▸ **Document**:

Summary and Analysis
Chapter 8
Summary
After throwing both Count Muffat and Steiner out, Nana takes up living with the actor Fontan. She sells as much as she can and slips away to elude all of her creditors. Fontan adds seven thousand francs to the ten thousand that Nana brings and they find an apartment which they will share together. Nana begins to feel that she is in a "rapture of love," and she delights in this new sacrifice she is making for a man whom she adores.
After three weeks, she meets Francis, her former hairdresser, who tells her how much she is missed in the old neighborhood. She also learns that Count Muffat is now having an affair with Rose Mignon. Nana has a moment's regret but then remembers her "idyllic" life with Fontan and returns home to tell him with amusement about the news she has just heard.
While attending the Italian Theater one evening, Fontan is charmed by a new actress in the troupe. Nana ridicules the actress and that night a quarrel ensues. After Nana complains about some cake crumbs in the bed and tries for the second time to get out, Fontan slaps her so hard that she feels dazed. At first Nana resents this brutality, but after a few minutes, she even respects him for treating her in such a manner.
From this point on, however, their life together undergoes a drastic change; Fontan now slaps and beats her frequently. Sometimes, "he would force her against the wall and talk of strangling her," but this makes her love him more. When Fontan starts staying out more and more, Nana relieves her loneliness by renewing her association with Satin. She is never allowed to bring Satin to her place because Fontan has forbidden Nana to bring any prostitutes into the apartment.
One day, Satin takes Nana to meet Madame Robert, a lady whom Nana considers respectable and discreet, but the lady is not at home. Nana offers to take Satin the following day to a restaurant she has heard about. The restaurant is filled with women who are looking for other women. Suddenly, Madame Robert appears, and while Nana is occupied observing something else, Satin leaves with this lady. Nana is disgusted at the idea of a respectable lady acting as Madame Robert did.
That night, Fontan writes a letter to Georges for Nana. He has always amused himself by writing Nana's love letters, but that night, Nana does not respond correctly to his efforts and another argument begins. Fontan demands to see how much money there is left in their joint account. When he discovers that it is less than seven thousand, he decides to keep it all. Nana reminds him that she put ten thousand into the undertaking, but Fontan only beats her severely as a rejoinder. From that day onward, he gives her only three francs a day with which to buy groceries. Then, after a while, he even forgets to give her this paltry amount. Consequently, when Nana meets Madame Tricon one day by accident, she begins to accept side visits from customers. By this device, she is able to buy good meals for Fontan, and as a result of degrading herself to support him, she begins to love him even more.

▸ **Task instructions**:
A. In the chapter summary, how many francs does Fontan add to the money Nana brings?
B. Please explain why, according to the chapter summary, Nana begins to accept side visits from customers.
The material that comes next has no connection to the chapter summary.

[Data records]
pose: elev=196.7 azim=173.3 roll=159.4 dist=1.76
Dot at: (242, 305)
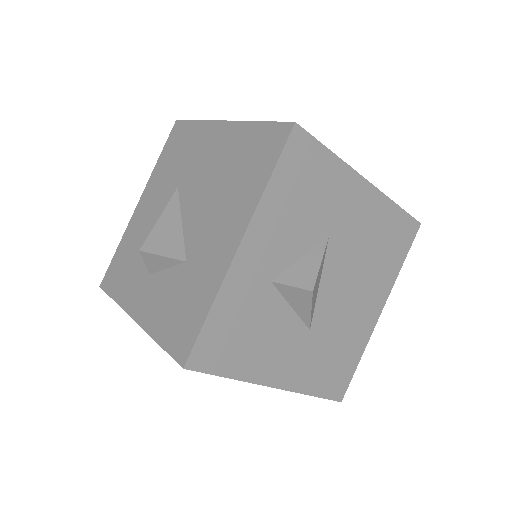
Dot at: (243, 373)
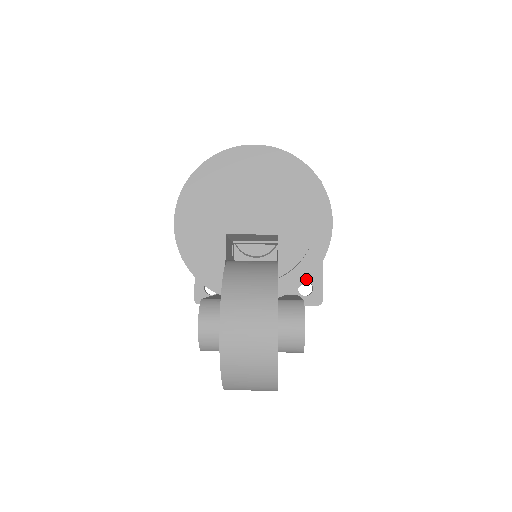
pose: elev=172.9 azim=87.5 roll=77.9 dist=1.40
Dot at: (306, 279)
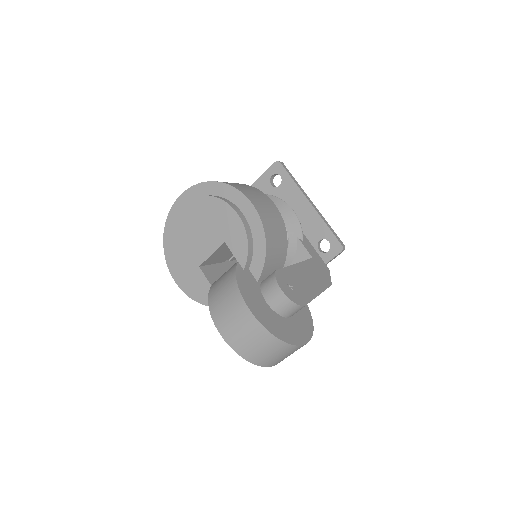
Dot at: (264, 256)
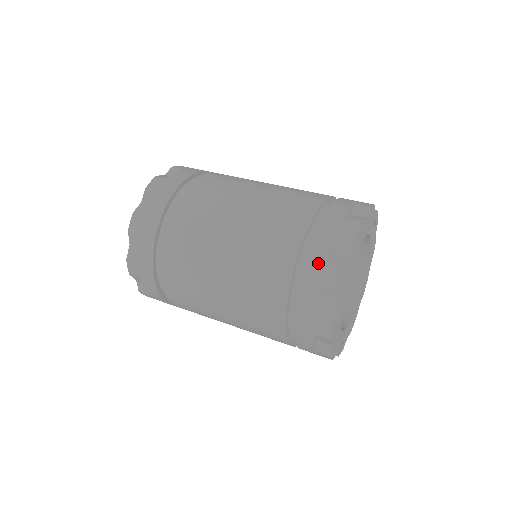
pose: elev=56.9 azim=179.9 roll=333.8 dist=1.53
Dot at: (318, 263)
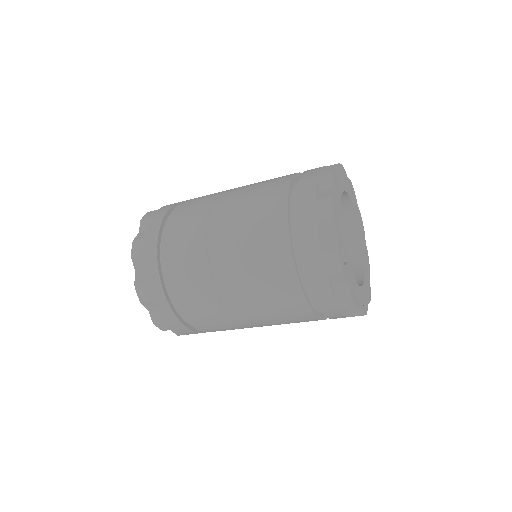
Dot at: (327, 302)
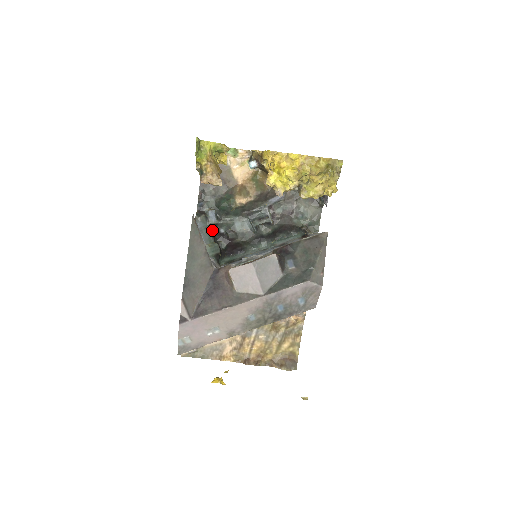
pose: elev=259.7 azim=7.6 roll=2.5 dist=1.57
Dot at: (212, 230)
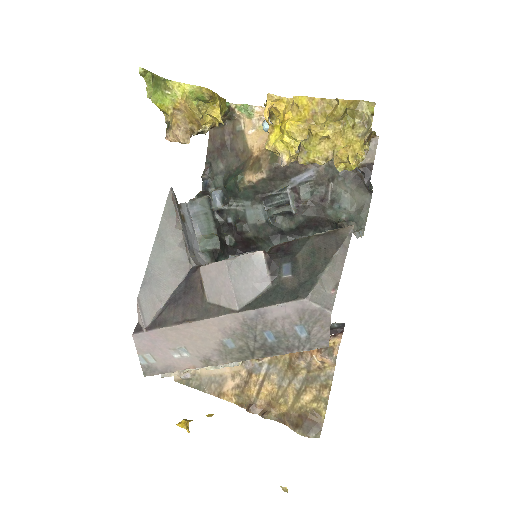
Dot at: (217, 218)
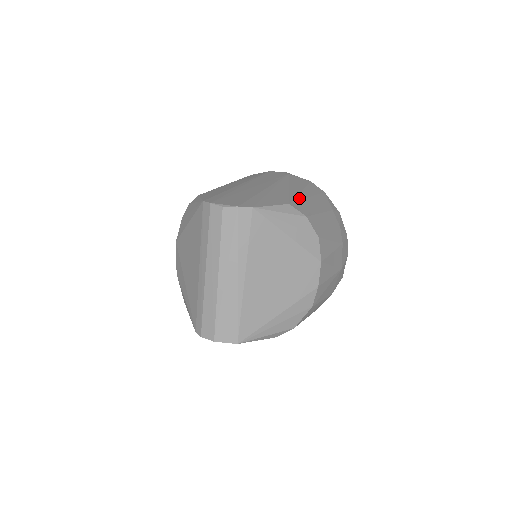
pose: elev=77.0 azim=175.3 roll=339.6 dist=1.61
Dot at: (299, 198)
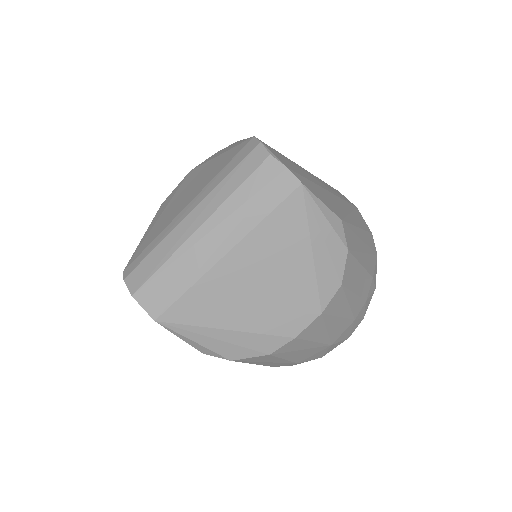
Dot at: (354, 229)
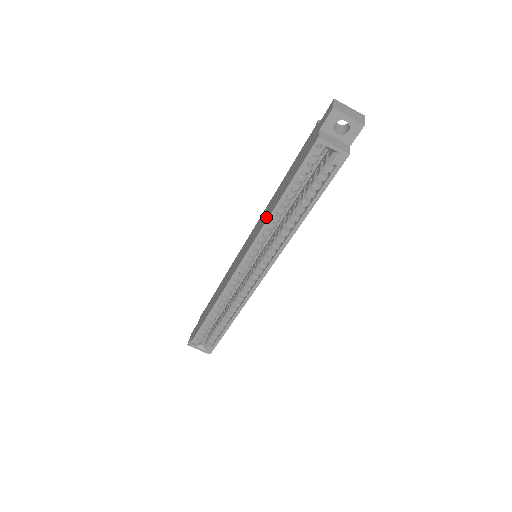
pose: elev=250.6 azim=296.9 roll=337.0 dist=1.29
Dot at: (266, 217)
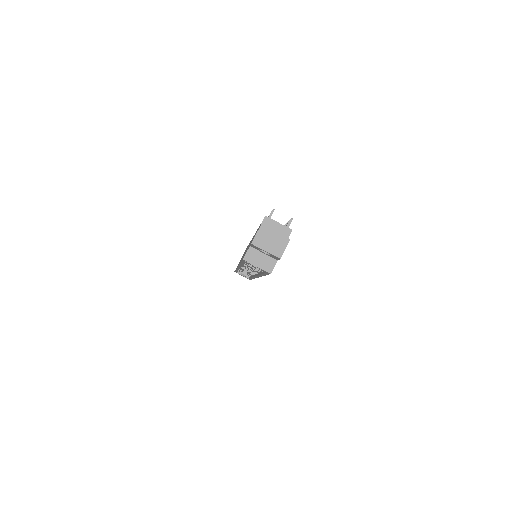
Dot at: occluded
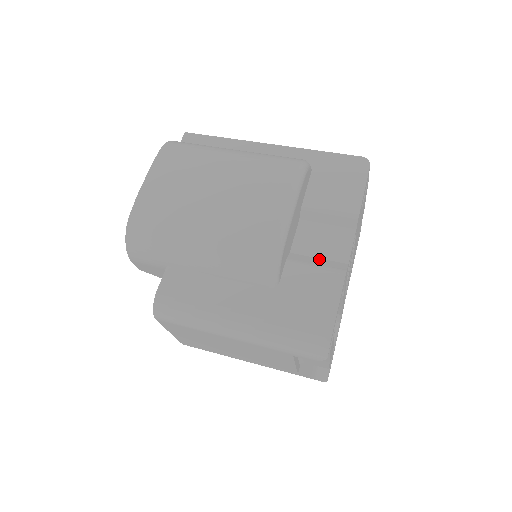
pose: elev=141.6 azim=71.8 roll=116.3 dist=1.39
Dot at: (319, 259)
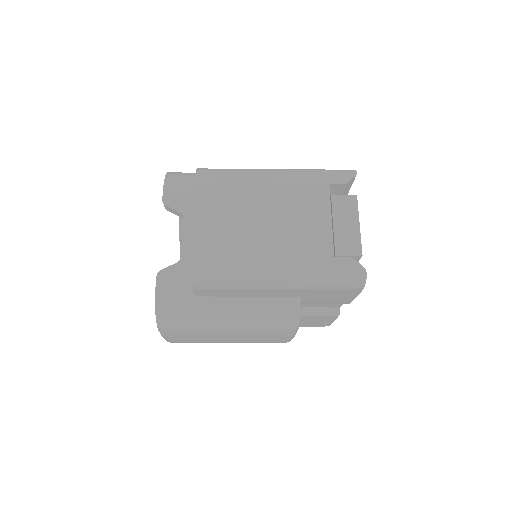
Dot at: occluded
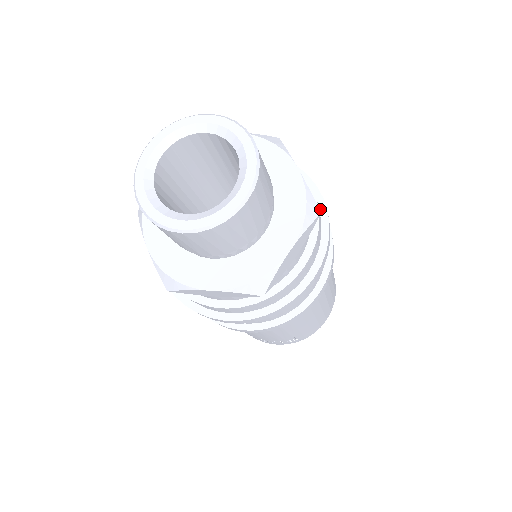
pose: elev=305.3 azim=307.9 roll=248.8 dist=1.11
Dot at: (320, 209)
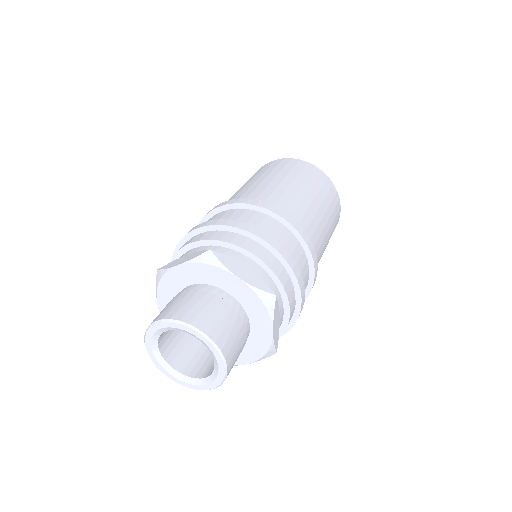
Dot at: (295, 313)
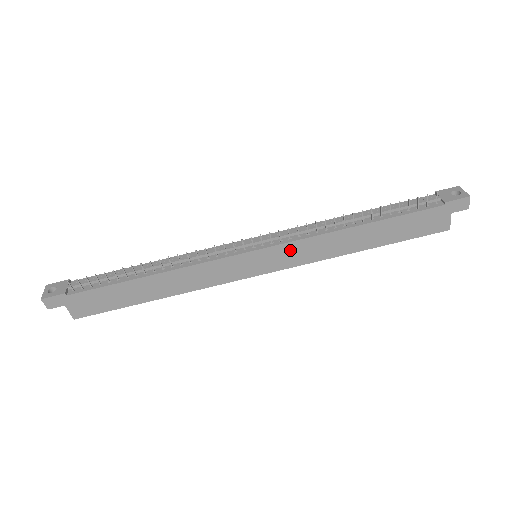
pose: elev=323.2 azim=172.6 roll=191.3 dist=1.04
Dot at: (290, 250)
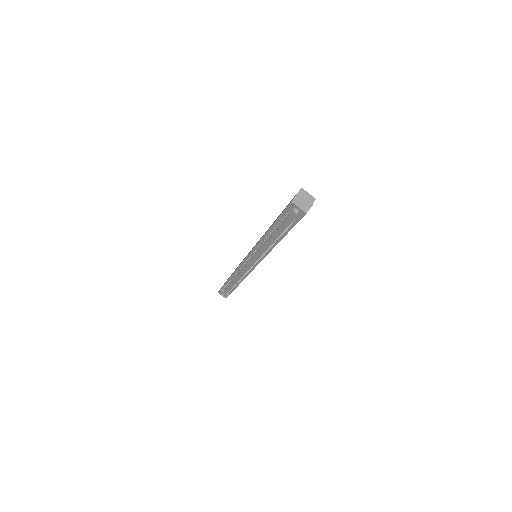
Dot at: occluded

▸ **Written responses**:
A. Seven thousand francs.

B. Fontan kept their joint money, gave her only three francs a day for groceries, and then forgot even that. So after meeting Madame Tricon by chance, Nana took customers to be able to buy good meals for Fontan.